Atividade: Reproduza sem nenhuma alteração todas as linhas dos dados abaixo.

[Entradas salvas]
═══
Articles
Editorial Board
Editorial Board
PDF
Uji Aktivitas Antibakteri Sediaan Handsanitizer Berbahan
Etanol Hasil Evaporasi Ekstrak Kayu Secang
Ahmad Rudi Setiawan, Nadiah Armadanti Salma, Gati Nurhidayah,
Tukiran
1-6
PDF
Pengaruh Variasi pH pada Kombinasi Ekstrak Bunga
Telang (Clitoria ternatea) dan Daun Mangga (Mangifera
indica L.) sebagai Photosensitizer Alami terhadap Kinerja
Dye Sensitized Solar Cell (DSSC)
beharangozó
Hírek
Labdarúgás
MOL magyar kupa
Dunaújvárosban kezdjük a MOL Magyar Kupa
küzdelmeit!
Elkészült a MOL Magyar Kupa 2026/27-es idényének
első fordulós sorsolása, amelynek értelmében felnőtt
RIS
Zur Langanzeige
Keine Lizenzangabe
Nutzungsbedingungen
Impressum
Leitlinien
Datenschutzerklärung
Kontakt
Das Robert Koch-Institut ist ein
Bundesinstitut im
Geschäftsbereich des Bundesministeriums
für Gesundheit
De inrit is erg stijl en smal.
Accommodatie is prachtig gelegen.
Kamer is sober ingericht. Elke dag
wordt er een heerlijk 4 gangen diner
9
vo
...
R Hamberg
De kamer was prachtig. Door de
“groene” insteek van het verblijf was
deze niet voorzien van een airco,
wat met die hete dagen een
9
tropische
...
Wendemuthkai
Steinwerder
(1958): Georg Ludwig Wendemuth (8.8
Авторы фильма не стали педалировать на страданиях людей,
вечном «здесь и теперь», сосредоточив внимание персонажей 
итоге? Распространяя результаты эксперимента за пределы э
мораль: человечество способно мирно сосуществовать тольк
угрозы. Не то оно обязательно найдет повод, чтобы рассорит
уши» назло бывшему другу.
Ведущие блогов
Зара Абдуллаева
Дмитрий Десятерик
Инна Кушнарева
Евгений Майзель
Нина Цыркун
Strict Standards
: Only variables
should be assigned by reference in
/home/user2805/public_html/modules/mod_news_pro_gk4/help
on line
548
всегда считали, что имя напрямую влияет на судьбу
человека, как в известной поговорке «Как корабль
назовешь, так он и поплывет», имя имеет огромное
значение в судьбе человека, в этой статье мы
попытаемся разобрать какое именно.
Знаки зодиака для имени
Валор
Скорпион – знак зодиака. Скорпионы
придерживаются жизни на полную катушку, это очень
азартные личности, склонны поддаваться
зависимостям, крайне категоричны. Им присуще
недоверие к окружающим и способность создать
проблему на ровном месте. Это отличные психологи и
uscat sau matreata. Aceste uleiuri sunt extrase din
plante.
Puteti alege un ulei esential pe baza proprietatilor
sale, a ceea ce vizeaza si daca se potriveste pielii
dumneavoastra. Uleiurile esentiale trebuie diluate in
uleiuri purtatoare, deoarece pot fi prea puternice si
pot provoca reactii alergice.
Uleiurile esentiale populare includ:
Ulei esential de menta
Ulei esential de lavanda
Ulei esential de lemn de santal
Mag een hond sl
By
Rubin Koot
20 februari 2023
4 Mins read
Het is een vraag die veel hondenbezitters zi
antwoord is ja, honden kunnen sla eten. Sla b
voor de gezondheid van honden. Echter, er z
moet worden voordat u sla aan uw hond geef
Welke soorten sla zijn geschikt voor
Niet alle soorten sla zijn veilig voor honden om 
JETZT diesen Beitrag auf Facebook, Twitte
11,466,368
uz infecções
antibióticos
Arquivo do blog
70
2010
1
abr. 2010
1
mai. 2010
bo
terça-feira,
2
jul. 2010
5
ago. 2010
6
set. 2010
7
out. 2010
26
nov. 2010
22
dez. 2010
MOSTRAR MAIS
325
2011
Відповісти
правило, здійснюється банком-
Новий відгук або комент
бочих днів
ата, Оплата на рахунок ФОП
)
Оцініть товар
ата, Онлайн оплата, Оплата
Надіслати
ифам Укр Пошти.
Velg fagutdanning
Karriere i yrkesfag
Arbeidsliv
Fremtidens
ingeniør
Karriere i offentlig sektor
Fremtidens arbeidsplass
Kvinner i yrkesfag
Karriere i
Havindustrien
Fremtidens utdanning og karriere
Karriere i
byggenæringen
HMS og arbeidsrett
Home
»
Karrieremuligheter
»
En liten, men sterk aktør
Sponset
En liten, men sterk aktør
═══
Resultado do exercício:
Articles
Editorial Board
Editorial Board
PDF
Uji Aktivitas Antibakteri Sediaan Handsanitizer Berbahan
Etanol Hasil Evaporasi Ekstrak Kayu Secang
Ahmad Rudi Setiawan, Nadiah Armadanti Salma, Gati Nurhidayah,
Tukiran
1-6
PDF
Pengaruh Variasi pH pada Kombinasi Ekstrak Bunga
Telang (Clitoria ternatea) dan Daun Mangga (Mangifera
indica L.) sebagai Photosensitizer Alami terhadap Kinerja
Dye Sensitized Solar Cell (DSSC)
beharangozó
Hírek
Labdarúgás
MOL magyar kupa
Dunaújvárosban kezdjük a MOL Magyar Kupa
küzdelmeit!
Elkészült a MOL Magyar Kupa 2026/27-es idényének
első fordulós sorsolása, amelynek értelmében felnőtt
RIS
Zur Langanzeige
Keine Lizenzangabe
Nutzungsbedingungen
Impressum
Leitlinien
Datenschutzerklärung
Kontakt
Das Robert Koch-Institut ist ein
Bundesinstitut im
Geschäftsbereich des Bundesministeriums
für Gesundheit
De inrit is erg stijl en smal.
Accommodatie is prachtig gelegen.
Kamer is sober ingericht. Elke dag
wordt er een heerlijk 4 gangen diner
9
vo
...
R Hamberg
De kamer was prachtig. Door de
“groene” insteek van het verblijf was
deze niet voorzien van een airco,
wat met die hete dagen een
9
tropische
...
Wendemuthkai
Steinwerder
(1958): Georg Ludwig Wendemuth (8.8
Авторы фильма не стали педалировать на страданиях людей,
вечном «здесь и теперь», сосредоточив внимание персонажей 
итоге? Распространяя результаты эксперимента за пределы э
мораль: человечество способно мирно сосуществовать тольк
угрозы. Не то оно обязательно найдет повод, чтобы рассорит
уши» назло бывшему другу.
Ведущие блогов
Зара Абдуллаева
Дмитрий Десятерик
Инна Кушнарева
Евгений Майзель
Нина Цыркун
Strict Standards
: Only variables
should be assigned by reference in
/home/user2805/public_html/modules/mod_news_pro_gk4/help
on line
548
всегда считали, что имя напрямую влияет на судьбу
человека, как в известной поговорке «Как корабль
назовешь, так он и поплывет», имя имеет огромное
значение в судьбе человека, в этой статье мы
попытаемся разобрать какое именно.
Знаки зодиака для имени
Валор
Скорпион – знак зодиака. Скорпионы
придерживаются жизни на полную катушку, это очень
азартные личности, склонны поддаваться
зависимостям, крайне категоричны. Им присуще
недоверие к окружающим и способность создать
проблему на ровном месте. Это отличные психологи и
uscat sau matreata. Aceste uleiuri sunt extrase din
plante.
Puteti alege un ulei esential pe baza proprietatilor
sale, a ceea ce vizeaza si daca se potriveste pielii
dumneavoastra. Uleiurile esentiale trebuie diluate in
uleiuri purtatoare, deoarece pot fi prea puternice si
pot provoca reactii alergice.
Uleiurile esentiale populare includ:
Ulei esential de menta
Ulei esential de lavanda
Ulei esential de lemn de santal
Mag een hond sl
By
Rubin Koot
20 februari 2023
4 Mins read
Het is een vraag die veel hondenbezitters zi
antwoord is ja, honden kunnen sla eten. Sla b
voor de gezondheid van honden. Echter, er z
moet worden voordat u sla aan uw hond geef
Welke soorten sla zijn geschikt voor
Niet alle soorten sla zijn veilig voor honden om 
JETZT diesen Beitrag auf Facebook, Twitte
11,466,368
uz infecções
antibióticos
Arquivo do blog
70
2010
1
abr. 2010
1
mai. 2010
bo
terça-feira,
2
jul. 2010
5
ago. 2010
6
set. 2010
7
out. 2010
26
nov. 2010
22
dez. 2010
MOSTRAR MAIS
325
2011
Відповісти
правило, здійснюється банком-
Новий відгук або комент
бочих днів
ата, Оплата на рахунок ФОП
)
Оцініть товар
ата, Онлайн оплата, Оплата
Надіслати
ифам Укр Пошти.
Velg fagutdanning
Karriere i yrkesfag
Arbeidsliv
Fremtidens
ingeniør
Karriere i offentlig sektor
Fremtidens arbeidsplass
Kvinner i yrkesfag
Karriere i
Havindustrien
Fremtidens utdanning og karriere
Karriere i
byggenæringen
HMS og arbeidsrett
Home
»
Karrieremuligheter
»
En liten, men sterk aktør
Sponset
En liten, men sterk aktør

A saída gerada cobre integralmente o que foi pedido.